Die Registrierungskampagne findet in mehreren Lagern für Binnenvertriebene in Benue statt, einer Region, die stark von Konflikten zwischen Bauern und Hirten sowie von Überschwemmungen betroffen ist. Viele der Vertriebenen haben ihre Häuser und Dokumente verloren, was die Registrierung erschwert. Die INEC hat spezielle Teams entsandt, um die Registrierung vor Ort durchzuführen und bürokratische Hürden abzubauen. TAF Africa unterstützt die Aktion durch Aufklärungsarbeit und logistische Hilfe.

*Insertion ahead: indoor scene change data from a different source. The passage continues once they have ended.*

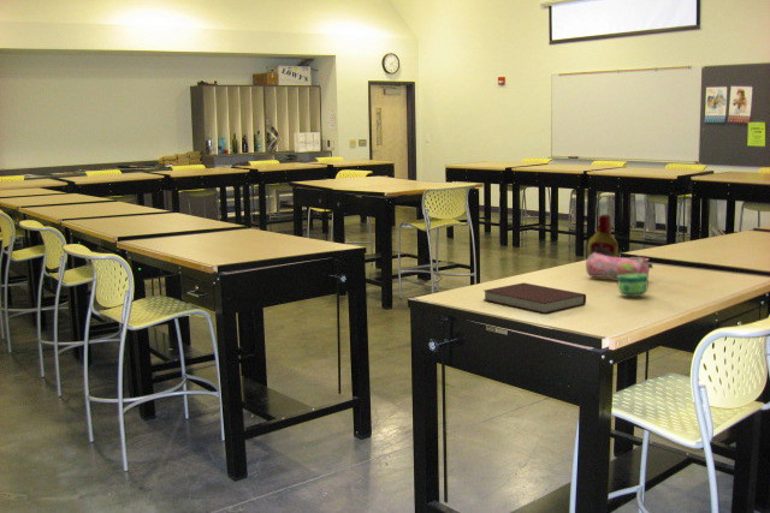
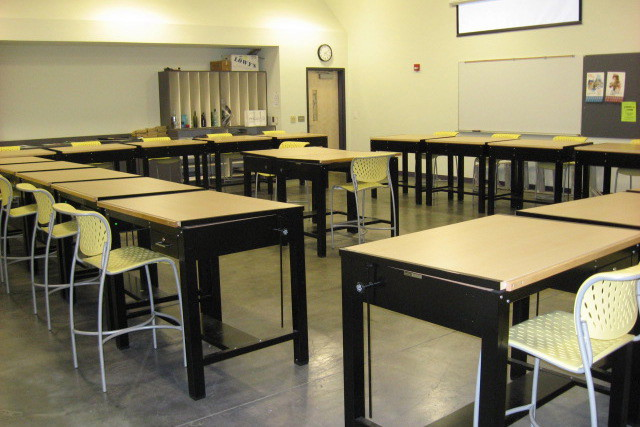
- pencil case [585,252,654,279]
- bottle [586,213,620,258]
- cup [616,274,650,298]
- notebook [481,281,587,315]
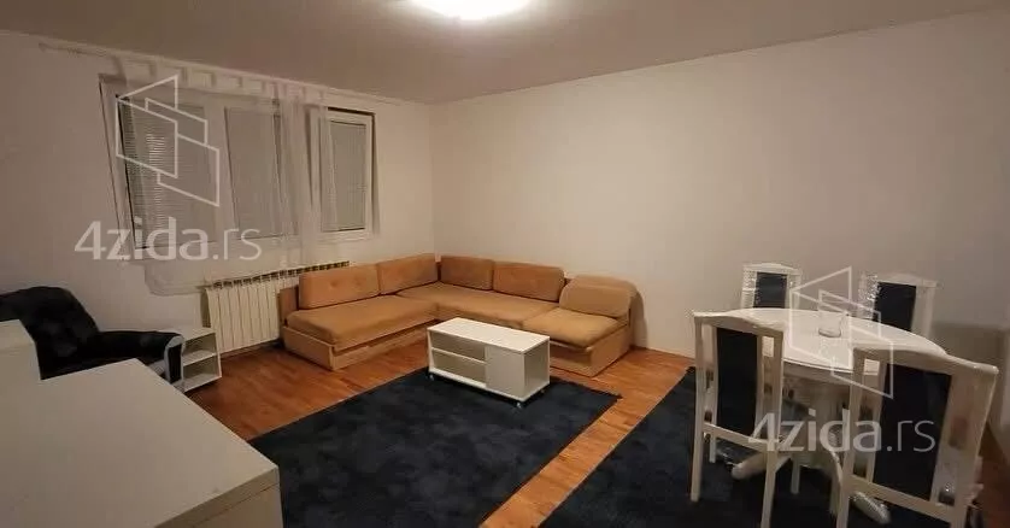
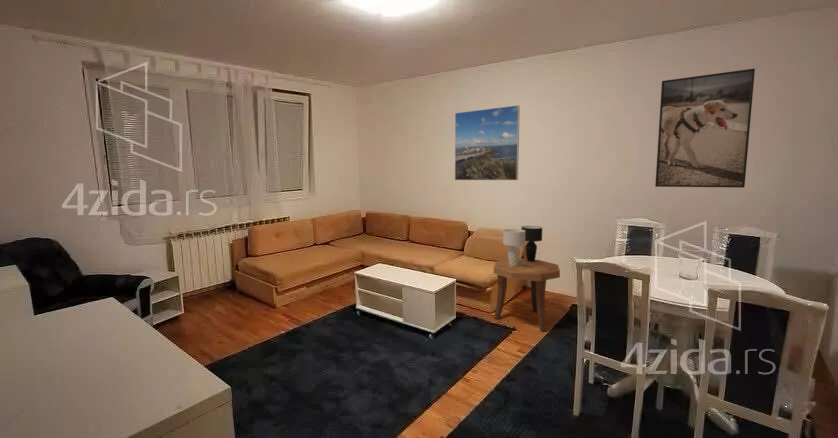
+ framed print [654,67,756,189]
+ table lamp [502,225,543,267]
+ side table [493,258,561,332]
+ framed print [454,104,521,181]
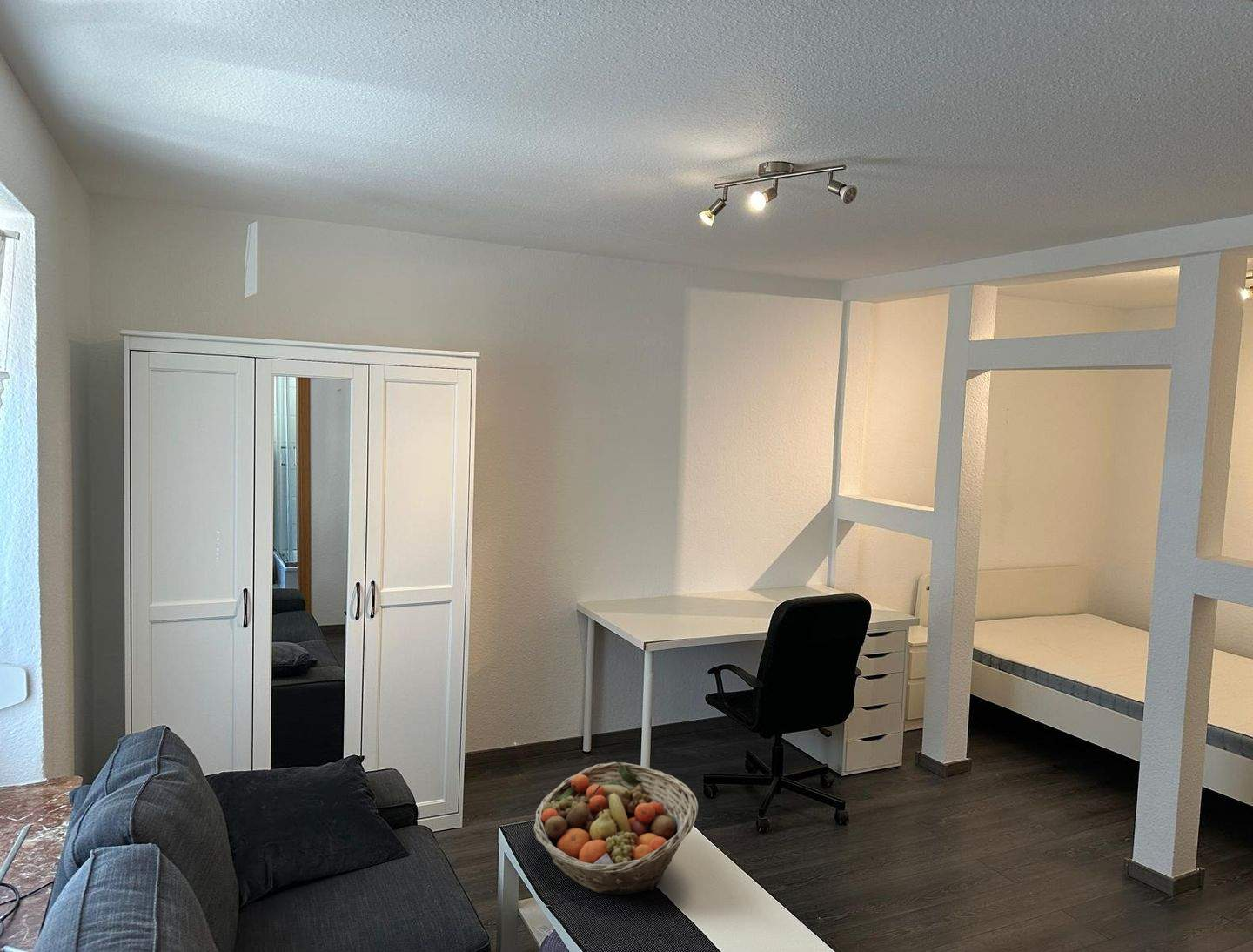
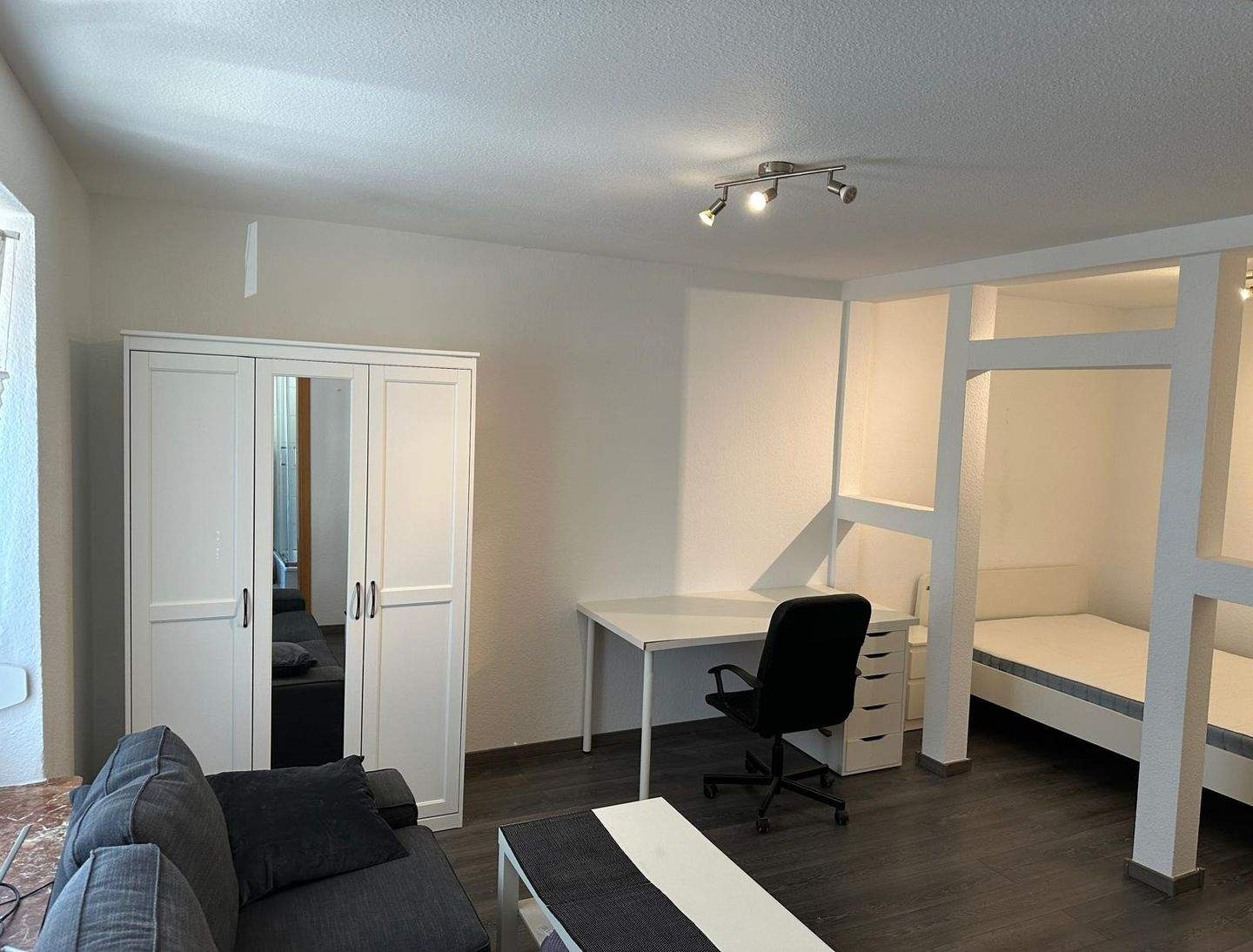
- fruit basket [533,761,699,895]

Die Initiative ist Teil eines größeren Bemühens, die Wahlbeteiligung in marginalisierten Gemeinschaften zu erhöhen. In der Vergangenheit wurden IDPs oft von Wahlen ausgeschlossen, da sie keine festen Wohnsitze oder Ausweise vorweisen konnten. Die neue Kampagne soll diese Lücke schließen und das Vertrauen in den Wahlprozess stärken. Beobachter sehen darin einen wichtigen Schritt zur Sicherung der Demokratie in Nigeria.

Die Registrierung wird von vielen IDPs begrüßt, die hoffen, endlich ihre Stimme abgeben zu können. Einige äußerten jedoch Bedenken hinsichtlich der Sicherheit und der langfristigen Umsetzung. Die INEC versicherte, dass alle notwendigen Maßnahmen ergriffen würden, um einen reibungslosen Ablauf zu gewährleisten. Die Aktion läuft noch bis Ende des Monats.

Experten loben die Zusammenarbeit zwischen INEC und zivilgesellschaftlichen Organisationen als Modell für andere Regionen. Sie betonen, dass die Einbeziehung von IDPs in den Wahlprozess nicht nur rechtlich geboten, sondern auch für die Stabilität des Landes entscheidend ist. Die kommenden Wahlen in Nigeria werden zeigen, ob diese Bemühungen Früchte tragen.